# RAW DATA
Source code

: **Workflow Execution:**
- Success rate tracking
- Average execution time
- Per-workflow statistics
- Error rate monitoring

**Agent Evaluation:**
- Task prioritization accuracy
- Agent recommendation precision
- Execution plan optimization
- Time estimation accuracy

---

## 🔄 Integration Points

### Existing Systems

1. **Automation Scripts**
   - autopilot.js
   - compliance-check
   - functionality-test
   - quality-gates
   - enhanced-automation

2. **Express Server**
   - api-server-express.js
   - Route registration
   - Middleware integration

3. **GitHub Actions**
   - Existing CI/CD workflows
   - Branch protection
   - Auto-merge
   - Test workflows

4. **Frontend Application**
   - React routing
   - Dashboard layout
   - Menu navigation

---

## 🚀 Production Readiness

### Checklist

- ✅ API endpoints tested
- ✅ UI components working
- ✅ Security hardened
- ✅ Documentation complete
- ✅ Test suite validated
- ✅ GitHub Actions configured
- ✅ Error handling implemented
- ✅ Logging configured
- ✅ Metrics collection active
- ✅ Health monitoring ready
--
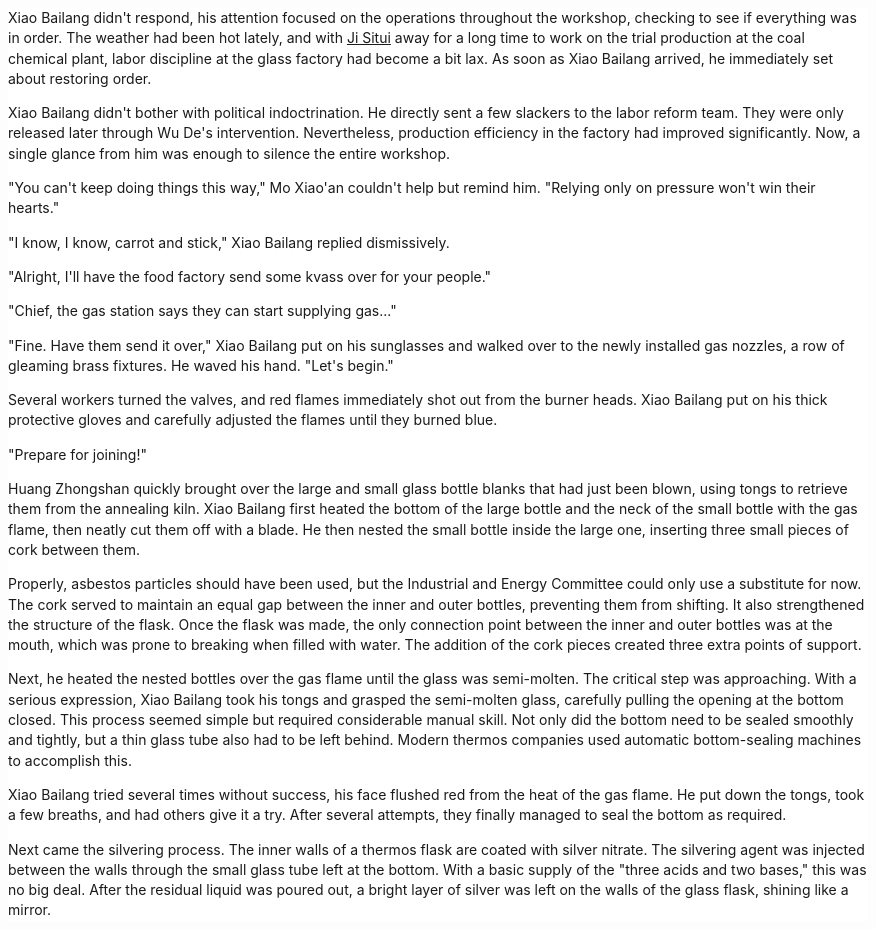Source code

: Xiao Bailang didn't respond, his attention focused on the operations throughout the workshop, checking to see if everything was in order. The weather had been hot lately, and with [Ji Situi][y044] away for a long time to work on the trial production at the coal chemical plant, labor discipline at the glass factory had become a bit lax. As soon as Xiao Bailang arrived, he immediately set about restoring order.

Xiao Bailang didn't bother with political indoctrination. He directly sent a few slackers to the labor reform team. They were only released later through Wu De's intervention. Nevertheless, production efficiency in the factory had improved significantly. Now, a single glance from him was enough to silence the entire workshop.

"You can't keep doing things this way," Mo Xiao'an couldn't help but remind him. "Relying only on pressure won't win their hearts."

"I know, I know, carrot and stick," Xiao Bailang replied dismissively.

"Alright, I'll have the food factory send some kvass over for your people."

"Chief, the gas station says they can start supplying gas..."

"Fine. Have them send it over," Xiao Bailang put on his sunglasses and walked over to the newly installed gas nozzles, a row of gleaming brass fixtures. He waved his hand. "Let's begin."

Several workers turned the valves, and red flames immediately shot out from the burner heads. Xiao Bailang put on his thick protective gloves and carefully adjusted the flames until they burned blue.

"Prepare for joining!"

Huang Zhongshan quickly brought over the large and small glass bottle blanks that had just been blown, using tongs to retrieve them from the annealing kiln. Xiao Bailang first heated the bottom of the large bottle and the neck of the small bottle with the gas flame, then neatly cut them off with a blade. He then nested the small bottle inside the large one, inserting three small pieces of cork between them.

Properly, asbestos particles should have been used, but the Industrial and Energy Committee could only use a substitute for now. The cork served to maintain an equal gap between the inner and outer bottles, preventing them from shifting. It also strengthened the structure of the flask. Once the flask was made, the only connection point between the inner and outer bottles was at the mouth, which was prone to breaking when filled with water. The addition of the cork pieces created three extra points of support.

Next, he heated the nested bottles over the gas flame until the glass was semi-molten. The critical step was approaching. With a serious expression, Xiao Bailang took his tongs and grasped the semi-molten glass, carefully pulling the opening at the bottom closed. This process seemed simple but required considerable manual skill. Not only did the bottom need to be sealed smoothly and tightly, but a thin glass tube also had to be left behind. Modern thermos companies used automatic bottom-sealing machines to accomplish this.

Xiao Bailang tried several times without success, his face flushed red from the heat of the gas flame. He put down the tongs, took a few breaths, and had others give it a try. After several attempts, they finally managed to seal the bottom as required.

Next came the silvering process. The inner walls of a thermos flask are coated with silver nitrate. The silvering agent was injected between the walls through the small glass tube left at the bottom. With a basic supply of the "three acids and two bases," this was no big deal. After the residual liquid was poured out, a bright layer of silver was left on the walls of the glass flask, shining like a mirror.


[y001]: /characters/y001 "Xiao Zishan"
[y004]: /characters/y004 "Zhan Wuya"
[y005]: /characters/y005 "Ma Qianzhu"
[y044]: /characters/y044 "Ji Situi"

# PROBLEM STATEMENT
Looking at the records above, work out how many lines include the word "Situi", then give that number by itself.

# RESULT OF THIS TASK
2